The following script demonstrates how to use the YOLO and RT-DETRv2 model from the ultralytics
library:
- Loads a pre-trained YOLO/RT-DETR model using a user-provided model checkpoint.
- Displays model details like architecture, layer structure, and parameter count.
- Runs inference on a video file, displaying and saving the results automatically.
Below is a simple inference script using the ultralytics
library and YOLO/RT-DETRv2 model:
from ultralytics import YOLO
from ultralytics import RTDETR
# Load the model
model_path = input("Enter the model (e.g., 'yolo11x.pt', 'rtdetr-x.pt'): ")
# model = YOLO(model_path) # YOLO
model = RTDETR(model_path) # RT-DETR
# Print model info
model.info()
# Run inference on a video
inference_data_path = input("Enter the path to the video file (e.g., 'highway.mp4'): ")
results = model(inference_data_path, show=True, save=True)
Note: We can replace the input prompts with hardcoded paths if automating the script.
- Save the code above into a file: e.g.,
object_detection_infer.py
- Install the required library:
pip install ultralytics
- Execute the script using:
python object_detection_infer.py
- When prompted, enter your model checkpoint and video file path
The script will display the detection results and save the output video in the same directory.

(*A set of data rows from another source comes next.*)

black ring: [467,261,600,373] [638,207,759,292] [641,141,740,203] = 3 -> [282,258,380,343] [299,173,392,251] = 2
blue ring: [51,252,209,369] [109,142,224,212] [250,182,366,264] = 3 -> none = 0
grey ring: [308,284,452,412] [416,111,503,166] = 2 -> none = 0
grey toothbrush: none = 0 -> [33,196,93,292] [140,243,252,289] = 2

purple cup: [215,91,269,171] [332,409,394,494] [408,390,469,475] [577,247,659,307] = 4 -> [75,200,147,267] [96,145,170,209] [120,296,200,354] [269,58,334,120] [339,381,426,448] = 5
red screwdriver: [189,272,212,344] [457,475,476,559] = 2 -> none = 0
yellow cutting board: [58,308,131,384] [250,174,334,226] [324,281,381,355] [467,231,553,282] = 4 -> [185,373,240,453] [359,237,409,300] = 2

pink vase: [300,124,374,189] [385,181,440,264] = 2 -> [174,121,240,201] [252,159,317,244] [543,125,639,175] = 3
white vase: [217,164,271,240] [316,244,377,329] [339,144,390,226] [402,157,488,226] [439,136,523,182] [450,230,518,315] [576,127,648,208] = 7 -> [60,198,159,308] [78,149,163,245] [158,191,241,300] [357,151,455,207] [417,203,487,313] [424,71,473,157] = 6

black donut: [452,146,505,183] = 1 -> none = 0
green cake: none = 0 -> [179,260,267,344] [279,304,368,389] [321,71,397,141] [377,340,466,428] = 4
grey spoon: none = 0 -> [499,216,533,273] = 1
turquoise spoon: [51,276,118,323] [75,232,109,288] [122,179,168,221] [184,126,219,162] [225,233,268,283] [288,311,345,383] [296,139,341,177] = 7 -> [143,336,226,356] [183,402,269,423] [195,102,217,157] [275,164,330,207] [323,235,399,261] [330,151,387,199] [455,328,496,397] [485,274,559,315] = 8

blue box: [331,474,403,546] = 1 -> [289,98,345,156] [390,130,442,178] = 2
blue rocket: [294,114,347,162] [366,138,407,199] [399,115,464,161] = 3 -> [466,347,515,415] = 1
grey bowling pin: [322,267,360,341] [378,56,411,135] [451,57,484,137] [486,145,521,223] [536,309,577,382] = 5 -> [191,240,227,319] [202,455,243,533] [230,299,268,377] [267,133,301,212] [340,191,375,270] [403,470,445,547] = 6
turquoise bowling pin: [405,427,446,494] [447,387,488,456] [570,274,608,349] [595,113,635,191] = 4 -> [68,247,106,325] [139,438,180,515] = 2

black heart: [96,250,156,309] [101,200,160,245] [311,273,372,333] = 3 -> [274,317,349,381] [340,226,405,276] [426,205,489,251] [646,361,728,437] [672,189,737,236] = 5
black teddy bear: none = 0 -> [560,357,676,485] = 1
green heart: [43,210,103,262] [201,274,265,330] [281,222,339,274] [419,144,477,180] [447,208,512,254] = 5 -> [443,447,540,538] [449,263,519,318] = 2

Each model brings something unique:
- YOLOv8: Best for speed and simplicity. Fully CNN. Anchor-free.
- YOLOv10: Hybrid model that brings open-vocabulary to YOLO.
- YOLO11: Strong backbone with transformer power and label-free fine-tuning.
- YOLO12: DETR-style end-to-end transformer model with high accuracy.
- RT-DETRv2: Efficient DETR variant for real-time, high-accuracy use.